* SET OF TASKS *
(1) Translate this sentence from the passage on treating advanced seminoma into Spanish: "The subsequent management depends on the size of the residual mass."
(2) Answer these from the passage on treating advanced seminoma:
(a) How many cycles of BEP or EP CHT make up the current standard treatment?
(b) How long after CHT is the thoraco-abdomino-pelvic CT-scan done?
(c) What residual mass diameter calls for only simple surveillance?

* TEXT FOR ANALYSIS *
----------------

Most of the studies on advanced germinal cancer include both seminoma and nonseminomatous tumors [
78]. There is no evidence that their chemosensitivity is any different [
79,
80]. As there is no bad prognostic subtype for advanced pure seminomas, most of the centers tend to treat them in the same way as the bad prognostic subtypes of nonseminoma. The current standard treatment consists of 3-4 cycles of BEP or EP CHT [
5,
34]. The most recent European consensus evaluates the risk of complications [
11]. The retrospective Dutch study of Belt-Dusebout et al. establishes the risk of secondary cancer and cardiovascular complications following the treatment of testicular cancer in general and after CHT in particular [
81]. Cisplatin dose-intensified CHT does not seem to be superior to standard BEP or RT [
82]. Post therapeutic follow-up modalities consist of a four-week post CHT thoraco-abdomino-pelvic CT-scan [
5]. The subsequent management depends on the size of the residual mass. If the latter is less than 3 cm in diameter, a simple surveillance in advised. If it is larger, a PET/CT exam is recommended. If the latter remains positive, a definitive confirmation by biopsy is necessary. If the PET/CT is negative, surveillance may be sufficient [
33,
83]. In the presence of active residual tumoral tissue, RT or CHT remains the treatment of choice [
5,
33].

----------------

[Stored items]
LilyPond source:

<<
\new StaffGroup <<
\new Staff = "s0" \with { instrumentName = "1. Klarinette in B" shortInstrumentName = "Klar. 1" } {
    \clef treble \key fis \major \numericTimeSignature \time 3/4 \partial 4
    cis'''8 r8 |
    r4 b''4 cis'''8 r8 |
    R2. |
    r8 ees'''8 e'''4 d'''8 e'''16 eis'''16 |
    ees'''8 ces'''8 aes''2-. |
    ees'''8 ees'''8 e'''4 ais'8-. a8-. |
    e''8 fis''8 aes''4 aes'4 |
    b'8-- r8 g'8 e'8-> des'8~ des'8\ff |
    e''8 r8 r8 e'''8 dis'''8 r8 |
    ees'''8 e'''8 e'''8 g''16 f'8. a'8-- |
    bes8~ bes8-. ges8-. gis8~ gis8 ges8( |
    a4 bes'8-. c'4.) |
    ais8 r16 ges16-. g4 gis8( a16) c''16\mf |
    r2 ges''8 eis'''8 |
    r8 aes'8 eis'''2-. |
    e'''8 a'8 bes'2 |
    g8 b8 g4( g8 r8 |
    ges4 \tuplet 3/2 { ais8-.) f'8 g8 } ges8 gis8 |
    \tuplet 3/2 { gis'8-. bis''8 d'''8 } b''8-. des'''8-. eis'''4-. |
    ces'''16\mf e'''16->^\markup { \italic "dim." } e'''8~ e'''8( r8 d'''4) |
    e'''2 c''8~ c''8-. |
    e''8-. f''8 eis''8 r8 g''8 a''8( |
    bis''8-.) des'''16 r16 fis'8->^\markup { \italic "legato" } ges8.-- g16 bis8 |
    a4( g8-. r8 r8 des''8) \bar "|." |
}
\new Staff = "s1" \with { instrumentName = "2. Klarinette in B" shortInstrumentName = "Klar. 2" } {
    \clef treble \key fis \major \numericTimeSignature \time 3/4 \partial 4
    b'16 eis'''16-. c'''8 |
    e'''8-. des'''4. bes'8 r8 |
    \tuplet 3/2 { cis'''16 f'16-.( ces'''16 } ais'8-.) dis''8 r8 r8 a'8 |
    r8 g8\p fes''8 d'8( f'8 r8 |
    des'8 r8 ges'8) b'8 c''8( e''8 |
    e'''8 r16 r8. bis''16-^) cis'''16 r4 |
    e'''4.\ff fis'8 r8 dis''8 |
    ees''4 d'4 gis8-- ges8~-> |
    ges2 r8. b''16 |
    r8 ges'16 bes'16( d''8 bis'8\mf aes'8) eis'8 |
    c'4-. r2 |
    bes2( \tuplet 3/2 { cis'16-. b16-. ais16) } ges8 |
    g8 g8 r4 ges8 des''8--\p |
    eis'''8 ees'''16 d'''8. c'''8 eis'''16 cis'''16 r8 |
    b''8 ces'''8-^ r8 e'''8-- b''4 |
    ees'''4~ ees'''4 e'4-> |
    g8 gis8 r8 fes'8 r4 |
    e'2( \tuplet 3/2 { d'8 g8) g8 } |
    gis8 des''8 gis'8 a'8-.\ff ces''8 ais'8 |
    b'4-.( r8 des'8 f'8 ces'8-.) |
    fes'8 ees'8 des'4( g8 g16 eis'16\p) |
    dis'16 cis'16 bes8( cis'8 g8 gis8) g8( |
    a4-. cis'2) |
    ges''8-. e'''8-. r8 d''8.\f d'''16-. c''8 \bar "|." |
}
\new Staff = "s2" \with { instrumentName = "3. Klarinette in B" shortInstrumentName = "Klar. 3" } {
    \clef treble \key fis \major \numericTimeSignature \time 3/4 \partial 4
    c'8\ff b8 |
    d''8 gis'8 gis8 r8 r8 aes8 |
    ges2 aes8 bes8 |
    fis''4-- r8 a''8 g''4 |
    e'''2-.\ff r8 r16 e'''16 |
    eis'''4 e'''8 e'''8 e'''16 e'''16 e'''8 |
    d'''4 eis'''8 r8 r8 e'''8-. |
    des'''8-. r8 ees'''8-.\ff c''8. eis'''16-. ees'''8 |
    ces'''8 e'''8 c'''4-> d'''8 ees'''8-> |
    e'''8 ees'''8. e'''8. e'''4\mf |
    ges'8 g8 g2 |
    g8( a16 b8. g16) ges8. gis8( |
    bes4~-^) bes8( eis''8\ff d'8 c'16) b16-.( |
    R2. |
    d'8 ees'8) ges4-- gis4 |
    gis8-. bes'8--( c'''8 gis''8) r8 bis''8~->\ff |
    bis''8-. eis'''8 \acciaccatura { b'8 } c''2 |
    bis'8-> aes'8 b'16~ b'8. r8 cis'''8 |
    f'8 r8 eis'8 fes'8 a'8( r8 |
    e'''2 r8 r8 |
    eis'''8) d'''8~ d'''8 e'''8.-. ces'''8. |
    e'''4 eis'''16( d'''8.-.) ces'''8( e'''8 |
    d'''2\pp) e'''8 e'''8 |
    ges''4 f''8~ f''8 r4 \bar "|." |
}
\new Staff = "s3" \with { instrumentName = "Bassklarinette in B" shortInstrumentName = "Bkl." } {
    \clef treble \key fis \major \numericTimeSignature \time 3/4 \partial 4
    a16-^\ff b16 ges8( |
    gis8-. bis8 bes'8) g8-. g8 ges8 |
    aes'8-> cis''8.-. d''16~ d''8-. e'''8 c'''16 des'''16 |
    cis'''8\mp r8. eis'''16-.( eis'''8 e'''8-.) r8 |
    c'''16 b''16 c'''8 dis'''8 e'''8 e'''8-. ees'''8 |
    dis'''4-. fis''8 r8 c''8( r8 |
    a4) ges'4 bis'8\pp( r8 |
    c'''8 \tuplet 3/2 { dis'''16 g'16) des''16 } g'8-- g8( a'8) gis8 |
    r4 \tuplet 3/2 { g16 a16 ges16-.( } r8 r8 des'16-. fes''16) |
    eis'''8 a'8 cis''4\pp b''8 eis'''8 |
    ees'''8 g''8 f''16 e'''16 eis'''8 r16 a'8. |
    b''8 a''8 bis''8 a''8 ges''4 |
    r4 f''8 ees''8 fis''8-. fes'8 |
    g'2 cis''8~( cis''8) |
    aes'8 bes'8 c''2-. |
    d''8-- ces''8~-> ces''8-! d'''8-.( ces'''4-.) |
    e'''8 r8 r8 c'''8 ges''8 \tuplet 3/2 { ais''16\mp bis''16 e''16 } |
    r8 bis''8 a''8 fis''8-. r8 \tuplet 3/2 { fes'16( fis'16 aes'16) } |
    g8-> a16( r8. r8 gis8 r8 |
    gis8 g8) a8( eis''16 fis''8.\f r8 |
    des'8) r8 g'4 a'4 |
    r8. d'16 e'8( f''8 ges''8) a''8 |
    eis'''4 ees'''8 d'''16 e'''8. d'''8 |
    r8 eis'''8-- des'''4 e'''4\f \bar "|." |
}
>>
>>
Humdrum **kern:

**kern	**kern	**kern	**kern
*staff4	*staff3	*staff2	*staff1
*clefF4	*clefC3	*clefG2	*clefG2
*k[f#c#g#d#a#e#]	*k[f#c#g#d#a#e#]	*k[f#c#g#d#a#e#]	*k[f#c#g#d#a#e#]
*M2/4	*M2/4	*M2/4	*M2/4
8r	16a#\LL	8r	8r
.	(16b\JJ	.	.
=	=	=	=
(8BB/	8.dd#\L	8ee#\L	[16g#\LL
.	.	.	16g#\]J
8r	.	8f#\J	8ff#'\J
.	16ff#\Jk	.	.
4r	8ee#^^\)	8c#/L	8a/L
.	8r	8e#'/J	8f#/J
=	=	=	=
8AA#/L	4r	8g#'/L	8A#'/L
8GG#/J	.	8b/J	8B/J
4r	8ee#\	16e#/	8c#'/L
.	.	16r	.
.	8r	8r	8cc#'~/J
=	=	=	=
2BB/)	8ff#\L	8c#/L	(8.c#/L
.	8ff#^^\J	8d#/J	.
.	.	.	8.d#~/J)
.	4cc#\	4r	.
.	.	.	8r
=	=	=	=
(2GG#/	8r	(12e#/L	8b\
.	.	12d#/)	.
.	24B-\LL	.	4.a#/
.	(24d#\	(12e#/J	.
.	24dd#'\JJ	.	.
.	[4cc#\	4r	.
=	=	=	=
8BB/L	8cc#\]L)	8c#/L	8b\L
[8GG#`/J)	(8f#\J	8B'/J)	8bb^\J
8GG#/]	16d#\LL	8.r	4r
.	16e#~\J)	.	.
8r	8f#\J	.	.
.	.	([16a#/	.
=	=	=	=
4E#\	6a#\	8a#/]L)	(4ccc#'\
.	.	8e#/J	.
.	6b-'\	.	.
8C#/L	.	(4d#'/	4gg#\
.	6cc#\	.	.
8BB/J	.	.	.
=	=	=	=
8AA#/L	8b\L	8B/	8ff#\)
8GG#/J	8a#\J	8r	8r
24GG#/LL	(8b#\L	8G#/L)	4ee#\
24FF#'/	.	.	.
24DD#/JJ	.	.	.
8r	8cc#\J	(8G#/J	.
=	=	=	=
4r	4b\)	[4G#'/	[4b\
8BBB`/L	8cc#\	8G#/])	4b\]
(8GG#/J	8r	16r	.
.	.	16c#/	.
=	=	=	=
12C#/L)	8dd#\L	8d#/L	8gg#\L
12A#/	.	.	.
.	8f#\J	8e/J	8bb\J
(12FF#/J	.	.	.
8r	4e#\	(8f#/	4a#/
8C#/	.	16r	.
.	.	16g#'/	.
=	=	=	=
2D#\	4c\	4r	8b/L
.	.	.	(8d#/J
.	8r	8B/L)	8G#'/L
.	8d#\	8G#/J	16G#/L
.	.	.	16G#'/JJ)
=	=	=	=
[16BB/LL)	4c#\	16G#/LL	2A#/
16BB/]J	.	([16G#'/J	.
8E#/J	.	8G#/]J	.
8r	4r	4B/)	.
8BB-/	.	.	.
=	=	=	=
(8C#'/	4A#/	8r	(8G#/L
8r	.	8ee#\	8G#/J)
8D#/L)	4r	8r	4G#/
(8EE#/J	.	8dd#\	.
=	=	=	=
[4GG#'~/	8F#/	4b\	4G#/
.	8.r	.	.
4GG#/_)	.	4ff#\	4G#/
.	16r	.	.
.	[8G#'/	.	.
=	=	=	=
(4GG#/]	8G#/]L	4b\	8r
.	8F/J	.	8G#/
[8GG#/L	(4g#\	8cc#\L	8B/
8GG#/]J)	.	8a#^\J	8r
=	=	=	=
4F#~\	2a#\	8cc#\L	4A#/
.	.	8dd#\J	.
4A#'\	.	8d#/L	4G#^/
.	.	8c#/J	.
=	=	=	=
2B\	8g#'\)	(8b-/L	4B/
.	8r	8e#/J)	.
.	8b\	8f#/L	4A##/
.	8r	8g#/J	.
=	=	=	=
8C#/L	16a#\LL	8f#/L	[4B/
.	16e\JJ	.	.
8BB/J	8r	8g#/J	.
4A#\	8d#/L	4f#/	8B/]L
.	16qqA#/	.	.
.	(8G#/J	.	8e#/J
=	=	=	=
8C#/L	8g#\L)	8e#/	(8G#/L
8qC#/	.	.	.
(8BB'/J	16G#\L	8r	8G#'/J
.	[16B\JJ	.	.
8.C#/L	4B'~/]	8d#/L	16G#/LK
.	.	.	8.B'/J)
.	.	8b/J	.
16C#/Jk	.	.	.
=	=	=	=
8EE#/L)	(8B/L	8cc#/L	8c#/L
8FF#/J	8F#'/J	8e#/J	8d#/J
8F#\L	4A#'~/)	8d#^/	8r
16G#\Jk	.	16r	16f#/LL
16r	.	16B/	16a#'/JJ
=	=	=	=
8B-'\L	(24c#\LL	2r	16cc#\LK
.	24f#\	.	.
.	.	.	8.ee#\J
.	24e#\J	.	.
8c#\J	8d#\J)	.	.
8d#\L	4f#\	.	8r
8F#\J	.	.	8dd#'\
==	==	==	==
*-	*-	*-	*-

----------------

* RESULTS FOR EACH TASK *
(1) El manejo posterior depende del tamaño de la masa residual.

(2)
(a) 3-4 cycles
(b) Four weeks
(c) Less than 3 cm